¨Brain drain¨ is a controversial idea relating to the emigration of educated people from their countries of origin into more ¨developed¨ countries. The controversy stems from the following question; Should people who have tertiary education leave their countries to make better opportunities for themselves (and perhaps in the long-term for their homelands) or should they stick around and use their knowledge and skills to do the crucial work of restructuring and rebuilding from within the country?
This issue is multifaceted and cannot be reduced to simple answers. There are both benefits and detriments to either staying or leaving. But the questions remain; should those who leave be lauded or shamed for their decision? Does working from within or from without make a major impact? Are both needed? And what happens after emigration? Is culture retained or is there an inevitable push toward assimilation for future generations?

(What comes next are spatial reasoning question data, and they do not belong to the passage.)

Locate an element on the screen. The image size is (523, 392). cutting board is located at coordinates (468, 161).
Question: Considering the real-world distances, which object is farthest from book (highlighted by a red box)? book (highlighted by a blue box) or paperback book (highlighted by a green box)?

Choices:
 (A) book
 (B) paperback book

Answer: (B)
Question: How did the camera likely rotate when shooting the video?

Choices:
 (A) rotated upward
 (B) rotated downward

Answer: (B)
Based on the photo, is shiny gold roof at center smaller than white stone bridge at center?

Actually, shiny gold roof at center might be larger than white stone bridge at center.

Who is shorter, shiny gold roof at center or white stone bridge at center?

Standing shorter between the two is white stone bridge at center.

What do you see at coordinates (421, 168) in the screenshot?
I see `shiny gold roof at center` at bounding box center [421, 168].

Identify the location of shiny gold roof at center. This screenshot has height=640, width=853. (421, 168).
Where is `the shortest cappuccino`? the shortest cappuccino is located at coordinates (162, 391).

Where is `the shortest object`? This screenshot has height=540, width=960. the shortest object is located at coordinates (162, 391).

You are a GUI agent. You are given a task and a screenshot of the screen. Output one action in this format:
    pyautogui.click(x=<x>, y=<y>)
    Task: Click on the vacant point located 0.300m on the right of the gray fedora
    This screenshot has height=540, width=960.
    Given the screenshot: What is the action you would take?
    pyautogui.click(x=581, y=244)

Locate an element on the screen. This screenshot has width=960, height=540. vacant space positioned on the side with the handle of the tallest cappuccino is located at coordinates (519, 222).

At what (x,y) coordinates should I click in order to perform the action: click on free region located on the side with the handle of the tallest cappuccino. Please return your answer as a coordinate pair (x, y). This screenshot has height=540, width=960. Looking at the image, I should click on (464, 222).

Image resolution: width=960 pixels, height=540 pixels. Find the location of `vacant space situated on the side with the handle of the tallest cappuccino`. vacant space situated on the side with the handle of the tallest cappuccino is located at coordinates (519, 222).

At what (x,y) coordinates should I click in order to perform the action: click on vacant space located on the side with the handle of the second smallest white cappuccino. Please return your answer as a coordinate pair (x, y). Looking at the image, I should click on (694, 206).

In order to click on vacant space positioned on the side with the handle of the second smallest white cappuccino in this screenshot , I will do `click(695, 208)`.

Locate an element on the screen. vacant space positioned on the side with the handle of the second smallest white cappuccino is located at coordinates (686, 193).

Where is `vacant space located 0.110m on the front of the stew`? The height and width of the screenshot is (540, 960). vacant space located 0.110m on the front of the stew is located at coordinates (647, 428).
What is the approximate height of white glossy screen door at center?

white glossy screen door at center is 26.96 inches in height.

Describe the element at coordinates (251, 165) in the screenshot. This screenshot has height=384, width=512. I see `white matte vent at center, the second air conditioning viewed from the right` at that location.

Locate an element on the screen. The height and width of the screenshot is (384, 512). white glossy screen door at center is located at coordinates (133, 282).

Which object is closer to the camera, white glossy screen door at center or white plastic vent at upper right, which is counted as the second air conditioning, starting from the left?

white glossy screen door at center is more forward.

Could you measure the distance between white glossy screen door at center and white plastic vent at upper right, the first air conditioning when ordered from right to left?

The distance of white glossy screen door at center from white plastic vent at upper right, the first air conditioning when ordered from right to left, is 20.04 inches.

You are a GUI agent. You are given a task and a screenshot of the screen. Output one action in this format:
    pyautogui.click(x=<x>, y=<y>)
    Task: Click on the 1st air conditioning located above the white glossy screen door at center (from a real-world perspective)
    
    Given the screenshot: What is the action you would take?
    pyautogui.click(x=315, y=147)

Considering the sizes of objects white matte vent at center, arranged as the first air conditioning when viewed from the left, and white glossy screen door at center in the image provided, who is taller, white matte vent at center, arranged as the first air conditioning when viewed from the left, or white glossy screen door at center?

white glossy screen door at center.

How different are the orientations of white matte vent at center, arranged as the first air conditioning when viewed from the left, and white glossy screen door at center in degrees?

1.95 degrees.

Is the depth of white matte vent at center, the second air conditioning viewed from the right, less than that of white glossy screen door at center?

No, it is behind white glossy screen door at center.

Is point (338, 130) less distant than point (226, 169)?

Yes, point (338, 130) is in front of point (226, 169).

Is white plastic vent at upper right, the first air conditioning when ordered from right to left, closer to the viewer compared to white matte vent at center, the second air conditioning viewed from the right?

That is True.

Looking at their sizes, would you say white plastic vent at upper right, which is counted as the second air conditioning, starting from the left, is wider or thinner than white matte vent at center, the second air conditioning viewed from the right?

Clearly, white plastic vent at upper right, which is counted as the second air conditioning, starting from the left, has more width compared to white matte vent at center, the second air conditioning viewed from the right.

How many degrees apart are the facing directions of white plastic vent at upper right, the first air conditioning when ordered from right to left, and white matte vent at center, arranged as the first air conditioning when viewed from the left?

Think that make you go hmm…..
(The following article has been modified but is originally from http://www.universityworldnews.com/article.php?story=20131011121316706)
MIGRATION AND BRAIN DRAIN FROM AFRICA ACUTE – Report
Written By: Wachira Kigotho, 11 October 2013 Issue No:291
One in every nine people who are born in Africa and have a university degree is a migrant in one of the 34 member states of the OECD – the world’s most developed countries. According to a joint report on global migration released by the United Nations’ Department of Economic and Social Affairs, or UN DESA, and the OECD secretariat, there are about 30 million African migrants out of the global total of 232 million migrants. The emigration rates of highly educated citizens to OECD member countries is a major concern for the developing world.
According to the recently published statistical report, World Migration in Figures, brain drain is particularly acute for small countries and island states in Africa, Latin America and the Caribbean. “For instance in 2010, close to 90% of university educated and highly skilled persons born in Guyana lived in OECD countries,” the report revealed. The situation was similar in Barbados, Haiti, and Trinidad and Tobago, where more than 50% of tertiary educated people live abroad.
The proportion of highly educated people residing in OECD countries was also significant for Jamaica (46%), Tonga (46%), Zimbabwe (43%), Mauritius (41%), the Republic of Congo (36%), Belize (34%) and Fiji (31%).
According to John Wilmoth, director of UN DESA, more than half of all highly educated migrants currently live in the United States, Russia, Germany, Saudi Arabia, United Arab Emirates, Britain, France, Canada, Australia and Spain.
“In contrast, OECD countries as well as Brazil, China, India and Russia had low emigration rates of highly skilled persons, that stands at 3.5%,” said Wilmoth in a brief read to the United Nations High-Level Dialogue on Migration held on 3 October.
Commenting on the impacts of brain drain, especially on small developing countries with relatively few highly skilled workers, Wilmoth said the loss of human capital affected the provision of basic services, drained fiscal resources and reduced economic growth in some contexts.
The number of tertiary educated people from Africa who migrated to OECD countries in the past five years was 450,000 – compared to 375,000 Chinese.
In Sub-Saharan Africa and other developing countries, where the emigration rate of the highly educated was higher than the total emigration rate, reflecting the higher mobility of people with educational attainment.
In 2010-11, many developing countries had emigration rates for the highly skilled that were more than 20 times their overall emigration rates – Burundi, Lesotho, Malawi, Maldives, Mozambique, Namibia, Niger, Papua New Guinea, Tanzania, Zambia and Zimbabwe.
Cameroon, Ghana, Kenya, Morocco and Senegal also had significant emigration rates of tertiary educated people, which were about 15 times higher than for total emigration. The mobility of the highly educated is also reflected in the large numbers of students from developing countries studying in OECD nations. According to UNESCO’s Institute for Statistics, 3.6 million tertiary students were studying outside their country of origin by 2010 – a 29% increase since 2007.
Currently 51% of university-educated migrants in OECD countries are women. John Wilmoth noted that the negative impact of emigration in most developing countries was more pronounced for women than for men. According to World Migration in Figures, a large number of highly educated women migrants from developing countries work as teachers and in health care.
The migration of the highly educated is not just a process of brain drain, contributing to the loss of professionals required for national development at home. Governed fairly, it can enhance socio-economic progress both in countries of origin and destination. “Migration broadens the opportunities available to individuals and is a crucial means of broadening access to resources and reducing poverty,” said Wu Hongbo, United Nations under-secretary-general for economic and social affairs. The UN High-Level Dialogue on Migration, held earlier this month, was expected to chart ways forward for global migration.